In der Natur, wie auch im menschlichen Zusammenleben ist Kooperation eine prekäre Angelegenheit. Ihre Erfolge sind spektakulär, aber sie kann auch versagen und das kann tragische Konsequenzen haben für die betroffenen Zellen, Organismen oder menschlichen Gesellschaften. 

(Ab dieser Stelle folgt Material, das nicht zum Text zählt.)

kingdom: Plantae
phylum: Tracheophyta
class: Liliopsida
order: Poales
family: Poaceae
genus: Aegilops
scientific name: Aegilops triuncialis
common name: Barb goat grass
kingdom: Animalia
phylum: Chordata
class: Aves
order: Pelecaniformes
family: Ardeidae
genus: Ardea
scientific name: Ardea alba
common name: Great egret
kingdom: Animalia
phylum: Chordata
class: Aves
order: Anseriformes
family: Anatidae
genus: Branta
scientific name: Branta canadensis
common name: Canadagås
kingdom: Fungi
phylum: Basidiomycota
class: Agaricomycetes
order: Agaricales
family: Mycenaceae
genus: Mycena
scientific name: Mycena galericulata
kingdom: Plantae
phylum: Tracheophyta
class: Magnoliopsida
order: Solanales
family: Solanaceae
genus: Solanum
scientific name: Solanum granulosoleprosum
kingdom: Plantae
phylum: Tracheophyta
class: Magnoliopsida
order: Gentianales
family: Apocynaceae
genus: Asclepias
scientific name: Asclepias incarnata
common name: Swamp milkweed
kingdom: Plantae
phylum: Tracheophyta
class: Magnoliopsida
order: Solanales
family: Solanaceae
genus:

Die Evolution aller menschlichen Kultur, von Sprache zu Sozialordnungen und technisch-organisatorischen Errungenschaften läuft nicht nur wesentlich schneller ab als die biologische Evolution, ihre Geschwindigkeit nimmt auch ständig zu. Dies liegt daran, dass stets mehr Steuerungsmöglichkeiten für Kooperation entwickelt wurden. Das aus historischer Sicht wichtigste Beispiel hierfür ist Krieg, der zu Unterwerfung und Domination führt. Dieser ermöglichte es, Menschen zu Zusammenarbeit zu zwingen (nicht nur Sklaven) und gab damit mächtigen Anführern die Möglichkeit, ihre persönlichen Vorstellungen für die Weiterentwicklung der Zivilisation zu verwirklichen. Daraus entwickelten sich zahlreiche weitere Abhängigkeitsverhältnisse und Zwänge, die dazu verwendet werden konnten, um die Zivilisation in immer schnellerem Tempo voranzutreiben. Dieser atemberaubend schnelle und heute bereits global verlaufende Entwicklungsprozess insgesamt verläuft immer noch unreguliert und es sind ihm in Hinblick auf seine Einwirkungen auf die Umwelt keine Grenzen gesetzt. Dies bedroht die Ökosysteme, in die das Leben der Menschen und das Leben insgesamt eingebettet ist. Ökosysteme können als komplexe Kooperationssysteme verstanden werden, welche nur bis zu einem bestimmten Grad gestört werden dürfen, bevor das Zusammenwirken dort zusammenbricht. Ein solches Zusammenbrechen des Zusammenwirkens innerhalb eines Ökosystems und der Wegfall seiner Funktionen könnte wiederum verheerende Folgen für die Gesamtheit der Ökosysteme innerhalb der Biosphäre unseres Planeten haben und im schlimmsten Fall unsere schiere Existenz bedrohen. 

Um dieser Entwicklung gegenzusteuern ist es notwendig, nicht nur untereinander besser zu kooperieren (allein schon, um keine zerstörerischen Kriege mehr führen zu müssen), sondern auch mit der Natur und ihren lebenserhaltenden Ökosystemen (den anderen Kooperationssystemen) zu kooperieren. Die Erforschung des Wesens der Kooperation und deren Rolle in Entstehung und Aufrechterhaltung alles Lebens ist buchstäblich mit unserer Existenz verbunden. Denn nur wenn wir das umfassende Wirken von Kooperation auf allen Ebenen ausreichend gut verstehen, können wir hoffen, mit der Natur arbeiten zu können (und nicht gegen sie), unsere Zivilisation anzupassen und Überleben für zukünftige Generationen zu ermöglichen.